Firing of Trumbull JFS chief takes the public by surprise


The image of Tom Mahoney being escorted by sheriff’s deputies out of the Trumbull County Job and Family Services offices would be enough to set tongues wagging. But there are other aspects to Mahoney’s termination as director of JFS that makes this such an intriguing occurrence.

For starters, it wasn’t any one — or all three — of his bosses who told him that he had lost his job. That information was related to Mahoney by the deputies. Then there’s the fact that the former JFS director is being investigated by the sheriff’s department.

And, adding to the intrigue is the contention that there is nothing in his personnel file to indicate his bosses, the three Trumbull County commissioners, were getting ready to fire him.

Indeed, Commissioner Frank Fuda said he was not aware of any reprimands covering the eight years Mahoney was head of the agency.

So, what gives? No one in a position to know is talking.

What is known is this: There was an emergency, closed-door meeting of the county commissioners on Monday, and a resolution was passed to fire Mahoney.
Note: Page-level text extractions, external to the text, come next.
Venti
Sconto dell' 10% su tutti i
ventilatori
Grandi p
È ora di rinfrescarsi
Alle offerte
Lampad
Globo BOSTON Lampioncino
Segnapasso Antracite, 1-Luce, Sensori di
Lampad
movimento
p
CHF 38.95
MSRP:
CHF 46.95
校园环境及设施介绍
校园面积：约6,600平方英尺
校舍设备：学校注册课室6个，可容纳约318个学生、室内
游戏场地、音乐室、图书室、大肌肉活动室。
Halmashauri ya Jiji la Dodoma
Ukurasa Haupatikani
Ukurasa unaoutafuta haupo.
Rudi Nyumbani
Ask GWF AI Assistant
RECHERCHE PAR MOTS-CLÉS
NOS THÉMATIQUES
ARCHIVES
Present at the meeting was James Misocky, chief of the civil division of the county prosecutor’s office, which serves as the commissioners’ legal representative.

Prosecutor Dennis Watkins would only say that Mahoney’s firing is tied to an “administrative investigation” that is being conducted.
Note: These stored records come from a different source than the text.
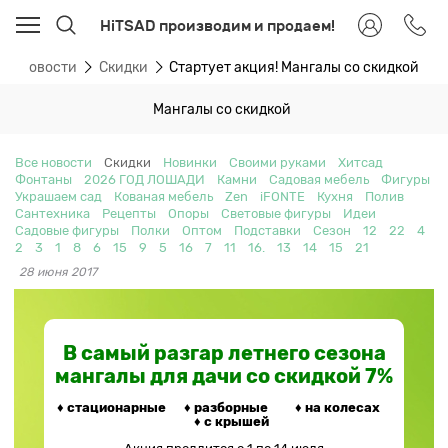
HiTSAD производим и продаем!
Новости
Скидки
Стартует акция! Мангалы со скидкой
Мангалы со скидкой
Все новости
Скидки
Новинки
Своими руками
Хитсад
Фонтаны
2026 ГОД ЛОШАДИ
Камни
Садовая мебель
Фигуры
Украшаем сад
Кованая мебель
Zen
iFONTE
Кухня
Полив
Сантехника
Рецепты
Опоры
Световые фигуры
Идеи
Садовые фигуры
Полки
Оптом
Подставки
Сезон
12
22
4
2
3
1
8
6
15
9
5
16
7
11
16.
13
14
15
21
28 июня 2017
В самый разгар летнего сезона
мангалы для дачи со скидкой 7%
♦ стационарные ♦ разборные ♦ на колесах
♦ с крышей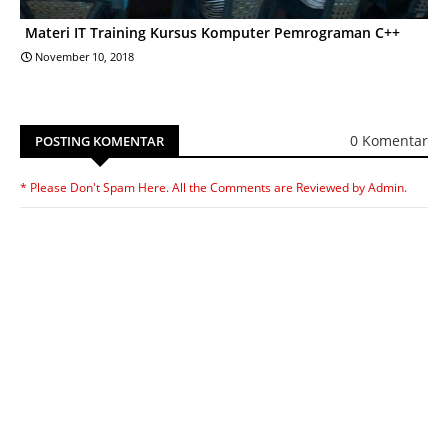
Materi IT Training Kursus Komputer Pemrograman C++
November 10, 2018
0 Komentar
POSTING KOMENTAR
* Please Don't Spam Here. All the Comments are Reviewed by Admin.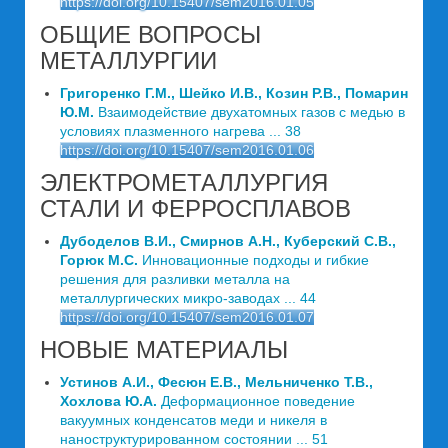
https://doi.org/10.15407/sem2016.01.05
ОБЩИЕ ВОПРОСЫ
МЕТАЛЛУРГИИ
Григоренко Г.М., Шейко И.В., Козин Р.В., Помарин
Ю.М.
Взаимодействие двухатомных газов с медью в
условиях плазменного нагрева ... 38
https://doi.org/10.15407/sem2016.01.06
ЭЛЕКТРОМЕТАЛЛУРГИЯ
СТАЛИ И ФЕРРОСПЛАВОВ
Дубоделов В.И., Смирнов А.Н., Куберский С.В.,
Горюк М.С.
Инновационные подходы и гибкие
решения для разливки металла на
металлургических микро-заводах ... 44
https://doi.org/10.15407/sem2016.01.07
НОВЫЕ МАТЕРИАЛЫ
Устинов А.И., Фесюн Е.В., Мельниченко Т.В.,
Хохлова Ю.А.
Деформационное поведение
вакуумных конденсатов меди и никеля в
наноструктурированном состоянии ... 51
There is another bit of information that provides even more grist for the mill: A week ago Wednesday, police went to the JFS offices and arrested Kenneth A. Greep of Vienna on a charge of cocaine trafficking and cocaine possession.

The arrest followed a six-month investigation by the Trumbull Ashtabula Group Law Enforcement Task Force that led to a raid where Greep was living.

Second chance

He had been hired in September to a job that paid $9.25 an hour plus health-care benefits. Mahoney had explained the hiring was under the auspices of a program that gives nonviolent offenders a chance to re-establish their lives after being released from prison. Greep had served time in the federal penitentiary for selling marijuana.

His primary job was shredding files.

There has been no suggestion to date that Greep’s hiring and Mahoney’s firing are related.

But if the former director’s hiring practices are a subject of the on-going investigation, we wonder whether another controversial one will be reviewed. It occurred in 2005 and created a public outcry because of the obvious nepotism.

In November of that year, Commissioner Daniel Polivka’s mother, Donna, was hired as a full-time employee, earning $10.50 an hour. Polivka denied having any involvement in the hiring, but offered this observation: “Should she be treated any less just because she’s my mom? I know what kind of work my family would do. I could understand if she got a job where she did not have credentials, but this was a job where no one bid on it, so she got it.”

Donna Polivka had been hired in June 2005 as a summer intern in the senior division before being given the full-time post.

In light of the fact that the JFS director serves at the pleasure of the commissioners, and that Mahoney was aware that one of his bosses was related to the employee, the inherent unfairness of nepotism in the workplace became an issue.

Mrs. Polivka is no longer on the JFS payroll.